The second woman just arrived to Israel from the former Soviet Union with her neighbors. Her travails did not end with the end of WWII in 1945. Living in the Soviet Union, her family experienced further trials. She's been a lonely widow for over 20 years and anxiously awaited the opportunity to immigrate to Israel. Finally, after the collapse of USSR in 1991 the doors have opened for her. So she joined her neighbor's family and traveled with them to Israel. Yet the long awaited arrival has a bitter-sweet taste. While she's glad to be "home" in the holy land she can sense that she's being a burden to the neighbor's wife she arrived with. But the husband is trying to find a job and make sure she has a place with them. She in turns assures them that she'll find her relative and move in with her. When she does find her relative and visits her in a hospice care she's very disappointed. Her relative shows no interest in her except for saying hello, which only add to her already mounting disappointment. Finally, she discovers to her surprise, that no one can speak Yiddish and since she can't speak Hebrew she's unable to communicate with anyone. She proclaims "it appears that there are no more Jews in the Holy Land, they are all Israelis...." This further adds to her loneliness and frustration. Her life-long hope of escaping the memories of the Holocaust and moving into the promised land did not quite turn out what she thought it might be.

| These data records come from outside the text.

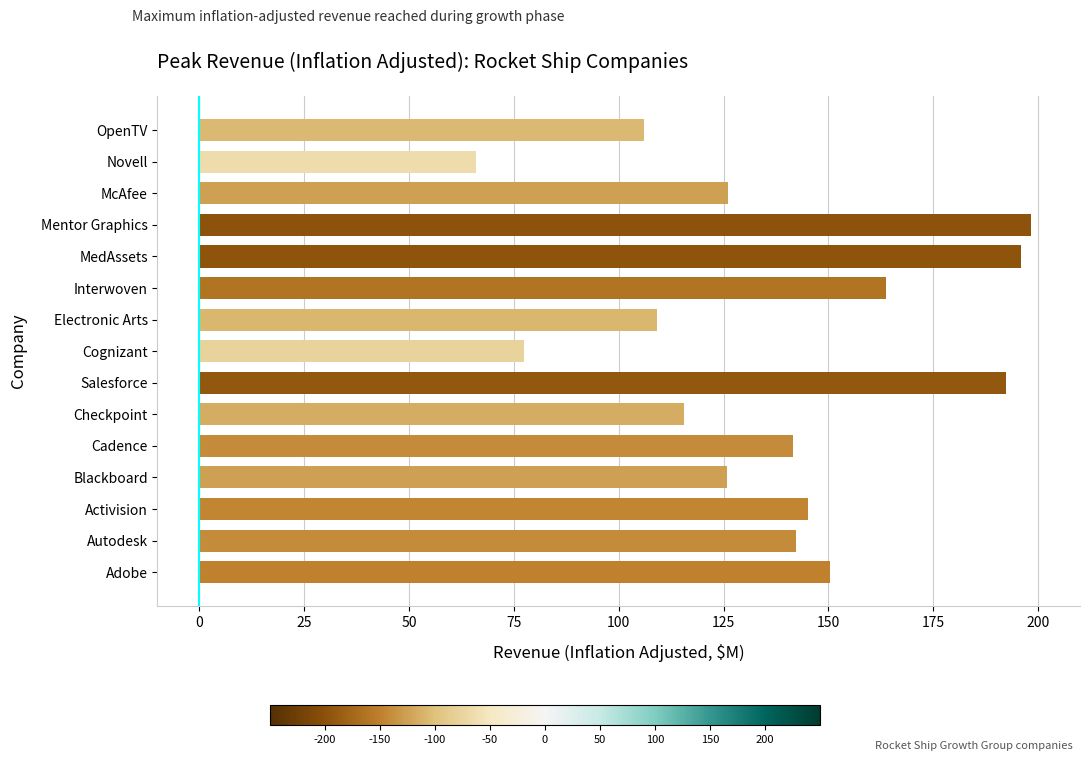

The value at Cognizant is 77.4. True or false?

True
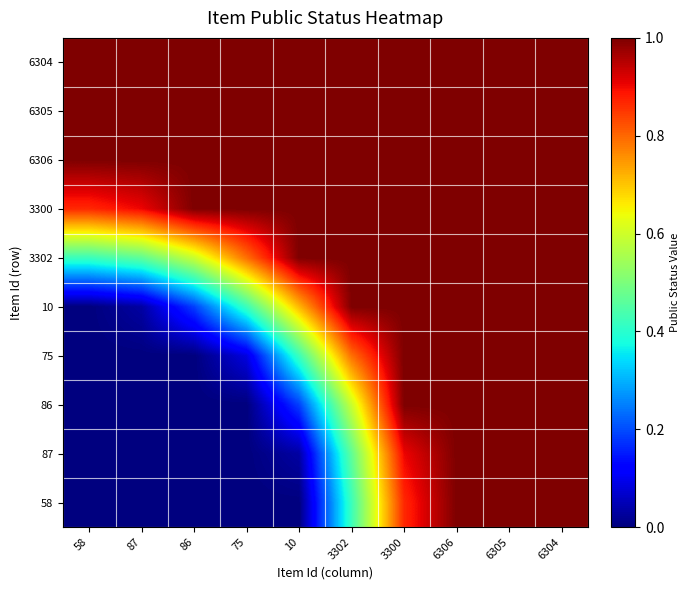

How many series are shown in this chart?

10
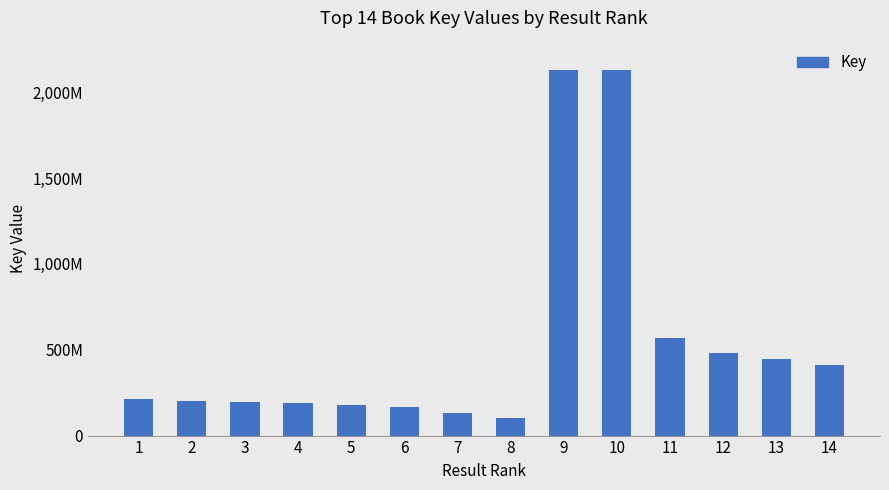

What is the sum of the values at 3 and 1?

405461255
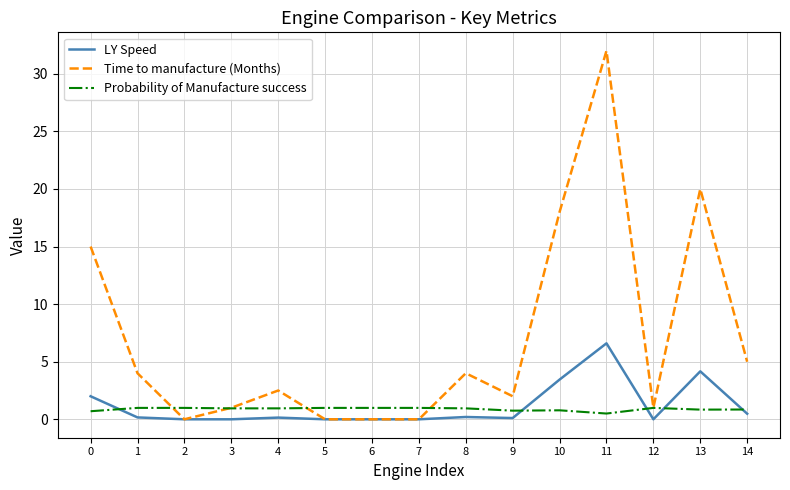

Which series ends up on top after the final intersection of Time to manufacture (Months) and Probability of Manufacture success?

Time to manufacture (Months)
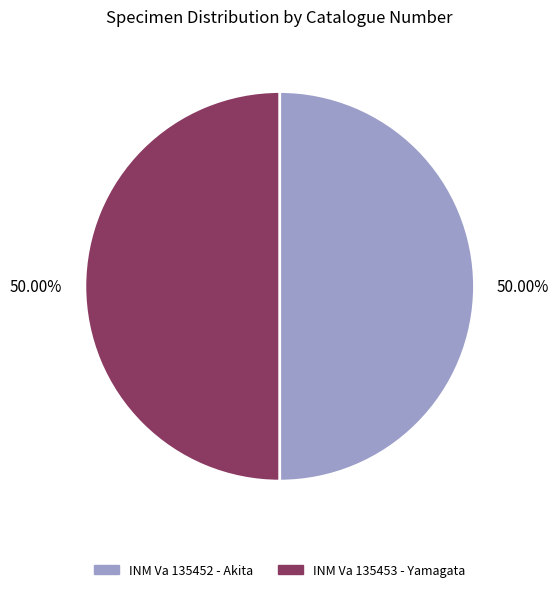

Is the sum of INM Va 135452 - Akita and INM Va 135453 - Yamagata greater than half?

Yes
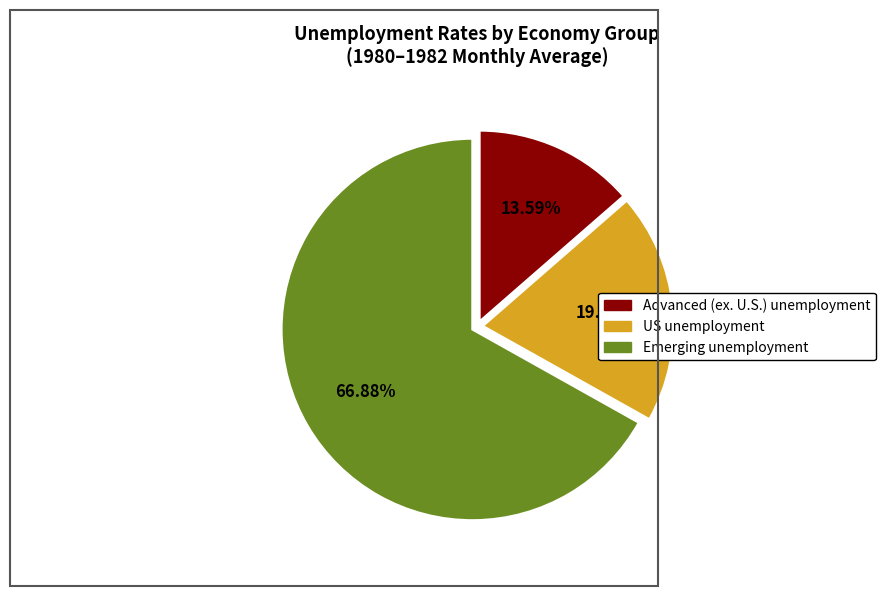

Rank the categories by value from lowest to highest.

Advanced (ex. U.S.), US, Emerging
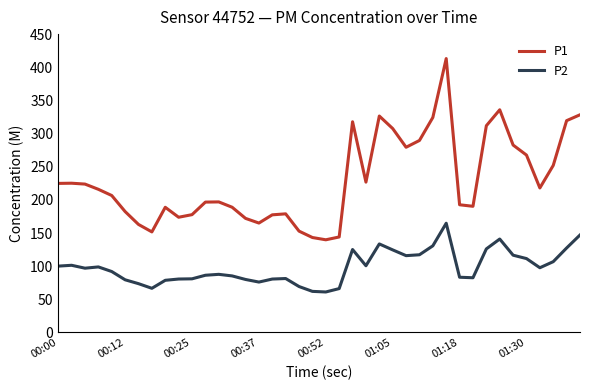

True or false: P2 and P1 cross at least once.

False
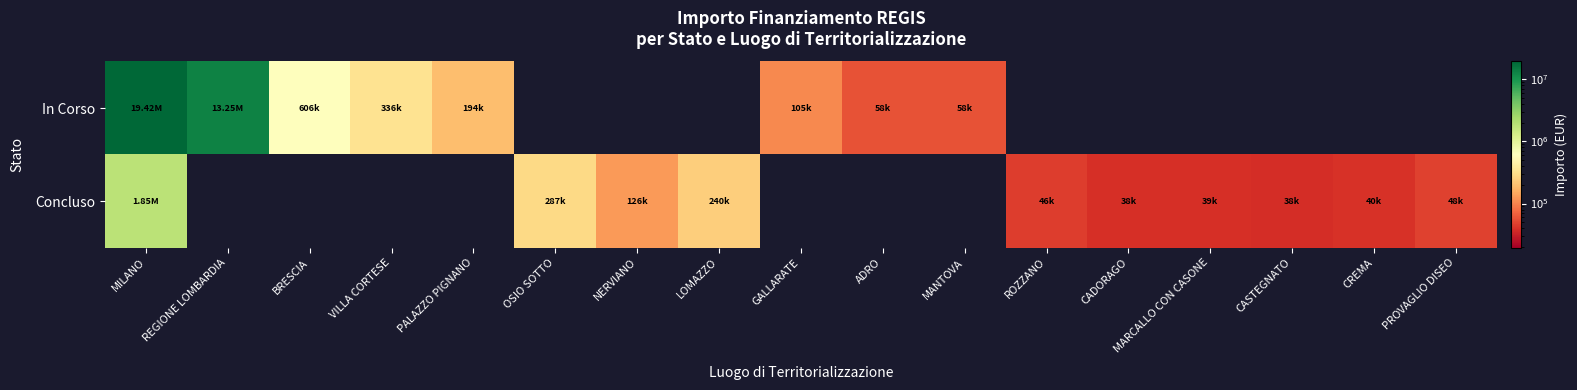

Which series has the largest total across all categories?

In Corso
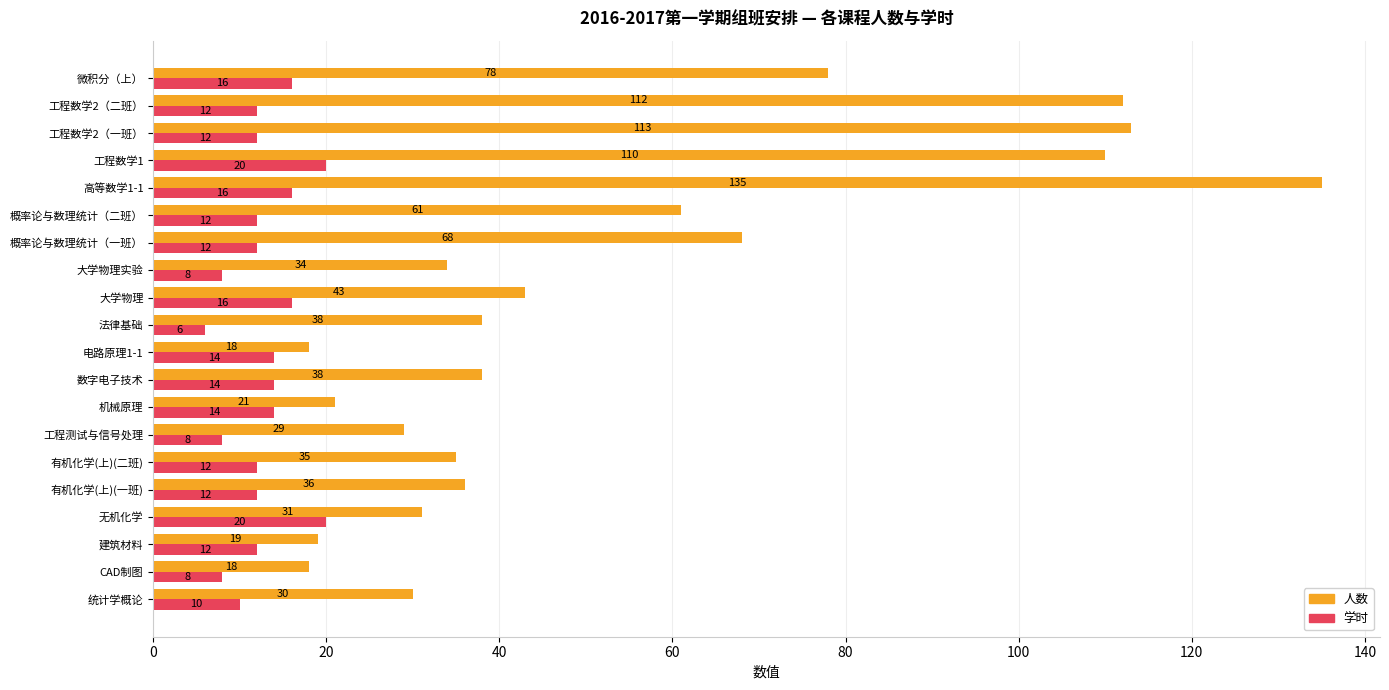

The value of 人数 at 大学物理实验 is 34. True or false?

True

The final story is of a woman living in Israel originally from France. When she was a young child, she and her siblings were separated from their parents and shipped to Palestine. She never saw her parents again not knowing what happened to them, whether they survived or perished in the Holocaust. She's been searching for her family all her life. One day she receives a phone call from a man living in France claiming to be her father. They have the same last name, he had a daughter of the same name as her, and both came from the same part of Paris. The man is in his 80's and comes to Israel to visit her. After getting acquainted, she finds out that they are not related. However she invites him to stay if he'd like, knowing too well the pain of losing someone and being alone.
All three stories tell the tale of suffering, not so much of physical suffering such as torture, but the emotional impact the Holocaust had on them. This is a tale of a generation that lived through many challenges and happy times were few and far between. Even when times got better, they were unable to truly enjoy themselves being too scarred by the memories, emotional trauma and other marks left by the Holocaust.